- 16401 South 4180 Road Claremore, Oklahoma 74017 United States

Information
- Established: 1908
- Authority: OSDE
- Superintendent: Terry Saul
- Principal: Chris Osburn
- Teaching staff: 26.14 (FTE)
- Enrollment: 379 (2023-2024)
- Student to teacher ratio: 14.50
- Colors: Blue and Vegas gold
- Athletics conference: 3A
- Sports: Football, baseball, softball, track & field, soccer, basketball
- Mascot: Eagle
- Rivals: Inola, Verdigris, Berryhill
- Website: http://www.sequoyaheagles.net

= Sequoyah High School (Claremore, Oklahoma) =

Sequoyah High School is a public high school founded in 1908 located in Claremore, Oklahoma.
The school colors are blue and gold, and the mascot is an eagle.

==History ==
In 1908, the first graduating class left a two-story schoolhouse that was located on the current site. In 1936 an indoor gymnasium and high school building were added.

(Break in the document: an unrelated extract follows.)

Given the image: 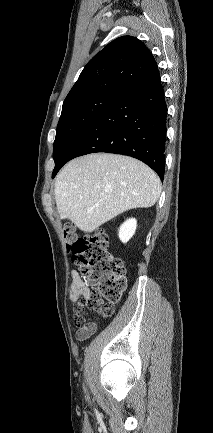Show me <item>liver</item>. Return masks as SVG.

In 1957 the gym and high school burned to the ground but were rebuilt by 1959. Another fire destroyed the elementary building in 1975. A new elementary school was built.

The next 15 years saw a new middle school, football program, band program, track, and the Olan Graham field house that is still used today.

Every five years patrons have supported bond issues and added land, buildings, and programs.

In 2006, the Eagles won the 2006 State Football Championship with a record of 14–0.